Another role a "flipper" might play is the "dealer" who locates deals and actually contracts to buy a property but then assigns that purchase contract to an ultimate buyer, such as a "retailer."
The retailer flipper buys the property from a dealer, or as the result of a scout's effort, changes the property from an ugly duckling into a beautiful swan, and then resells for a substantial profit.
When I reviewed the first edition of this book, it was the pioneer in the field of explaining the benefits of flipping properties. Since then, there have been many other books written about flipping properties for profit.
Unfortunately, the second edition of this book has not kept up with the competition. Although it remains an excellent book, it needs current real-life examples of property flip profits in today's market place.

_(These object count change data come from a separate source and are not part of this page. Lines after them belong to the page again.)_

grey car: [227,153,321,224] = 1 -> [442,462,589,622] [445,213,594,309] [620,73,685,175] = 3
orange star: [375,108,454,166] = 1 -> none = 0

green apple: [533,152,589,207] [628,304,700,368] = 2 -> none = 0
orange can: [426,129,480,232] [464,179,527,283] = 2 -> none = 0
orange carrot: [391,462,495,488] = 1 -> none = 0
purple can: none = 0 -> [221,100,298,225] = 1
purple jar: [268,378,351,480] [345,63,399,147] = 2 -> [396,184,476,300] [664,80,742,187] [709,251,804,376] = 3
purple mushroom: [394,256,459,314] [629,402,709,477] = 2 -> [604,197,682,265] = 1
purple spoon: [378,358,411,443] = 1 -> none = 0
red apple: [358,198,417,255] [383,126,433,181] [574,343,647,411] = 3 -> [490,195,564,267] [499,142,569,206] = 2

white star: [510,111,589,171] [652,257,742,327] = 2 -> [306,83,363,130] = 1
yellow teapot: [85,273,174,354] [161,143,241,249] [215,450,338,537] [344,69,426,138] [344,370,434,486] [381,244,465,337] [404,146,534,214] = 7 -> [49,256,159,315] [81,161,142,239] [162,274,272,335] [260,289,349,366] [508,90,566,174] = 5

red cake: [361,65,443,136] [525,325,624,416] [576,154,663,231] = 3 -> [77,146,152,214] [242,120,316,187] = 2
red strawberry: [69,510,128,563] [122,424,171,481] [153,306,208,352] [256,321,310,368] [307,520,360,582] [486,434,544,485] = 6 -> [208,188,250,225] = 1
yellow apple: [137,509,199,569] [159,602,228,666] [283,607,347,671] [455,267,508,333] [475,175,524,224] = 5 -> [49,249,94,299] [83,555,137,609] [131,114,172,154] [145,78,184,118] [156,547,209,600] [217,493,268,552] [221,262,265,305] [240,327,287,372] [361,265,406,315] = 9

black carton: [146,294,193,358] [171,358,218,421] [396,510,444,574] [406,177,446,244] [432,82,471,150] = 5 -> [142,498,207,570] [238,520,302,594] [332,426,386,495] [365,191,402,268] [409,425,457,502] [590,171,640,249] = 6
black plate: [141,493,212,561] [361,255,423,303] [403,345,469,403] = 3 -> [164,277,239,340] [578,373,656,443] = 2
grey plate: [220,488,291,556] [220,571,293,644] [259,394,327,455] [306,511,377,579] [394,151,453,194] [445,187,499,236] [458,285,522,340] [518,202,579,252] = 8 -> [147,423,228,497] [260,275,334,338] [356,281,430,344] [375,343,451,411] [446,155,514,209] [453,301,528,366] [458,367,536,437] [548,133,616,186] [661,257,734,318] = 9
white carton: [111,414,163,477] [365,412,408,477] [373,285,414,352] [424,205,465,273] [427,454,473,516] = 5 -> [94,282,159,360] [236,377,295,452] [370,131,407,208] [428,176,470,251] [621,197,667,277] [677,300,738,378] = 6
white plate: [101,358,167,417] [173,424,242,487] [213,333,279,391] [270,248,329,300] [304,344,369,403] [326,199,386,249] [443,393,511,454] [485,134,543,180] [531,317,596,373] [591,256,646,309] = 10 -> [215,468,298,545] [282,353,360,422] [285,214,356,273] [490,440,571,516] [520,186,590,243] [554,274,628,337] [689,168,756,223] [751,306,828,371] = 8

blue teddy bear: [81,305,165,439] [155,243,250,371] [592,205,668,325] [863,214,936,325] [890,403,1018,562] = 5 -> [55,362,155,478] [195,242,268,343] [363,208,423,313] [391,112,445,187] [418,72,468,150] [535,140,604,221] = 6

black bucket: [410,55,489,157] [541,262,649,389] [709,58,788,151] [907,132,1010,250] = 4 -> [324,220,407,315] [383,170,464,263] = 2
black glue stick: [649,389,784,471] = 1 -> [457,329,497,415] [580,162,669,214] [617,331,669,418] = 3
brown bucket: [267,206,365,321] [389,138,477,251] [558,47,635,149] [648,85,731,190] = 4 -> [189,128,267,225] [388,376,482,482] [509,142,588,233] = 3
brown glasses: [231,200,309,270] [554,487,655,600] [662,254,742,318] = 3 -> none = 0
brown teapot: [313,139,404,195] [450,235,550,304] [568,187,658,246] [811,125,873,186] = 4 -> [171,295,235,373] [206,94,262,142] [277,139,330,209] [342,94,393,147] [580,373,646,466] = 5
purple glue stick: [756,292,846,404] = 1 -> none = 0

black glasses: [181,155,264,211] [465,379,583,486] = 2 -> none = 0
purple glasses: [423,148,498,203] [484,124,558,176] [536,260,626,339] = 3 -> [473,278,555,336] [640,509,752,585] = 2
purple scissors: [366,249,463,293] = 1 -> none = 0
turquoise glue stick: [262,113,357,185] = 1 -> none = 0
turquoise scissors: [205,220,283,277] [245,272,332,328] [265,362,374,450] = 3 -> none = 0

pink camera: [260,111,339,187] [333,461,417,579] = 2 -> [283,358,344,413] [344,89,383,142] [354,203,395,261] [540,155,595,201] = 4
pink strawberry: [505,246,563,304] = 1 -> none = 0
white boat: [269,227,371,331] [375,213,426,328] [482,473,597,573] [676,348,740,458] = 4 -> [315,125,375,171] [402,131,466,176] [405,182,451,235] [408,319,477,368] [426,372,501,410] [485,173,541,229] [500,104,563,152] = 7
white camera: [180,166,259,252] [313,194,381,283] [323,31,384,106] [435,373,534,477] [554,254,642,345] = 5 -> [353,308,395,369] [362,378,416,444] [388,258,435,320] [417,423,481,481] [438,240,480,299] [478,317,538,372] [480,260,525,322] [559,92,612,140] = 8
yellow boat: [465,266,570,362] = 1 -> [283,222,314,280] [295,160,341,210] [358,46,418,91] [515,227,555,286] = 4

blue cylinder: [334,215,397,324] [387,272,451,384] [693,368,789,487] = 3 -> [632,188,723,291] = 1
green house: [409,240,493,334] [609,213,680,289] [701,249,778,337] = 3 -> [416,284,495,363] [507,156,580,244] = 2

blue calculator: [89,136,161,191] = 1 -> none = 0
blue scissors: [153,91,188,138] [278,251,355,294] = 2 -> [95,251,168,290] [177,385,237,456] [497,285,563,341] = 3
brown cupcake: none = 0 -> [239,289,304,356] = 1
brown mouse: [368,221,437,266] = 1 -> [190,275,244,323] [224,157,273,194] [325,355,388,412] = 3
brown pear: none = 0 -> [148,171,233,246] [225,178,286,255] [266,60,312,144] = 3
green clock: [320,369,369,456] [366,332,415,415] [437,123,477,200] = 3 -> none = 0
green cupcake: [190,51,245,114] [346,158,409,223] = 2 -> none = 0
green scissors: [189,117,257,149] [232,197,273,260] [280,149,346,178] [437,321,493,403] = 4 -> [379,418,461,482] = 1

Chapter topics include: "The Concept of Flipping Properties"; "The Mechanics of Real Estate Transactions"; "Proven Ways to Find the Deals"; "The Art of Negotiating the Deal"; "Putting it in Writing"; "Finding Money to Buy the Properties"; "The Closing Process"; "Rehabs--The Big Bucks"; "Presenting Your Masterpiece"; "Liability Issues"; "Tax Issues"; and "Starting and Succeeding in the Flipping Business."
If you want to earn fast real estate profits, reading this book is a great place to start. It explains virtually all the important topics, especially the tax aspects of fast-flip properties. However, the book cries out for real-life examples to show the theories actually work. On my scale of one to 10, this book rates a solid 10.
"Flipping Properties, Second Edition," byWilliam Bronchick, Esq. and Robert Dahlstrom (Kaplan Publishing, Chicago), 2006, $18.95, 202 pages; available in stock or by special order at local bookstores, public libraries, and www.Amazon.com.